A New Diagnosis?

When signs of this injury first made themselves known, a whopping 5-months ago, my worst fear was that it was a torn labrum in my hip. Well, guess what? That may very well be a reality.

There have been a number of diagnoses in the last several months, all of which were probably correct, but not the underlying cause. My hip flexor was certainly strained, and I did (and maybe still) have a stress fracture in my femoral neck.

Since things have not healed as quickly as the doctors liked, we were preparing to make a new MRI appointment. When scheduling, I learned something I wasn’t supposed to know, at least not yet.

At first my doctor scheduled the MRI for the first available time, which was right in the middle of the work day. I had that rescheduled for bright and early the next morning at 6:45. The hope was I could get the MRI done, and come into work afterward.

A few minutes after making the appointment, I received a phone message. That appointment time would not work because the radiologist wouldn’t be present. I called back. Why would the radiologist need to be present? According to my doctor’s instructions, the radiologist has to inject me with a dye so that they can see the tear.

The tear? I paused a moment on the phone. This was the first I’d heard that I may have a tear. It was then that she fell silent. She double checked, and confirmed that these were the instructions from the doctor.

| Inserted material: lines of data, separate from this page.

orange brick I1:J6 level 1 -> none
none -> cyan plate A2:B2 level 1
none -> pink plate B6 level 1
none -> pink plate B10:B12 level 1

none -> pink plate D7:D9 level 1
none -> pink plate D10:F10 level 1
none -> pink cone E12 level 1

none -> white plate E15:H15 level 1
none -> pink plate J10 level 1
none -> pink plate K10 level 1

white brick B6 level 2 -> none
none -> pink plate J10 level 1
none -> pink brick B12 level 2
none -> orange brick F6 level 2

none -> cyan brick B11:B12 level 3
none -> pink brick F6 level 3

Although it is not certain that a tear is what this is, it does make a lot of sense. It is possible that the tear occurred somewhere around Bridge to Bridge, when I thought the injury first happened, and subsequently became worse when I continued to exercise on it. The stress fracture could have developed later. That would explain how the nature of the injury has evolved between rest and activity, at some points more painfully than others.

Although the pain has subsided, and this has become a lot easier to deal with in recent weeks, the hip clicks and pops a lot, which also suggests a tear. In my completely unqualified, not very medical opinion, I think that’s what it is, but I think it is a small tear.

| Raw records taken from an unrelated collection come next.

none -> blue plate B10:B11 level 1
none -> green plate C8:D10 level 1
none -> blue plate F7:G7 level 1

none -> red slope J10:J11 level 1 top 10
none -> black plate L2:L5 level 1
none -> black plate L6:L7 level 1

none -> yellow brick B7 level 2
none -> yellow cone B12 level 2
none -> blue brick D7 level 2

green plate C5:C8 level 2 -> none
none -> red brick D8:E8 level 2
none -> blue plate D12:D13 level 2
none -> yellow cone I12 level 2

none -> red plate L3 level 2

I have a lot of doctor friends, many of whom have suggested that this could have been an overuse injury. That could be true, but it really has not felt that way. I was in tremendous physical shape this past year, possibly the best shape I have been in my entire life. When the injury took place, I had actually been winding my activities down for the end of the season, and not pushing hard. In hindsight, if I were to get an overuse injury, that probably would have occurred in the spring when my miles were at an all time high. A one-time, out of the saddle tear just seems to fit better

Tuesday is my MRI. If the news is bad, I may find out something next week. If not, it’ll be when I meet with his assistant on 2/28.

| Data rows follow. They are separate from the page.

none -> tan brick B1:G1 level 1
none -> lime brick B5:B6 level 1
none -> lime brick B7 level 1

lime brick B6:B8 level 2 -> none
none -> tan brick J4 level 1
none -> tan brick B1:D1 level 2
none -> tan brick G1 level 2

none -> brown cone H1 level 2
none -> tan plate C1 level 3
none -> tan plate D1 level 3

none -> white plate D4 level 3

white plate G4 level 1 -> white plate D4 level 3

A couple friends of mine pointed out that Lady Gaga also had a hip labrum tear, and had to cancel her tour. Nothing against the musician, but I doubted I would have anything in common with her. That said, my tour will also be canceled if this is a tear, but for how long is the question.


10 responses to “A New Diagnosis?

  • bgddyjim

    I clicked the ‘like’ button, don’t take it the wrong way, brother. My thoughts and prayers are with you.

  • Richard Ridlehuber

    Getting the proper diagnosis is the best way to get the correct treatment with long term benefits. I know this setback is difficult to deal with, but it is just another thing to overcome – and YOU CAN OVERCOME IT !

  • Noah Hawk

    Dude, if it makes any difference, my old running coach Margie Shapiro is a pro triathlete who was laid up with a torn labrum when I met her – she’s KATN at IM 70.3 races all over the place now. You’ll make it through too, ’cause you gotta go to France and see the Alps.

    • aaronwest

      That’s very encouraging. Thanks, Noah. I know that this would heal and I could function fine, but would not be able to continue such an active lifestyle. I’ll do what I can to get fixed, and hopefully will enjoy a fraction of Margie’s success.

  • suzecycling

    This must be such a drag and so much more frustrating than you let on in your blog … I would be crazed. Or maybe crazy. Hoping they will get the diagnosis straight … so as to speed up the treatment/recovery. Best of wishes!!!

    • aaronwest

      Frustrating at times, but I will not complain too much about sitting on the couch, watching excellent TV and movies while being waited on hand and foot. 🙂

      In truth, it has been a difficult few months, but I try to remain positive. There are others who have it a lot tougher, and I know that this will pass eventually and I’ll resume the adventures I live for.

  • Jim Brennan

    I feel for you, my friend. Keep the faith.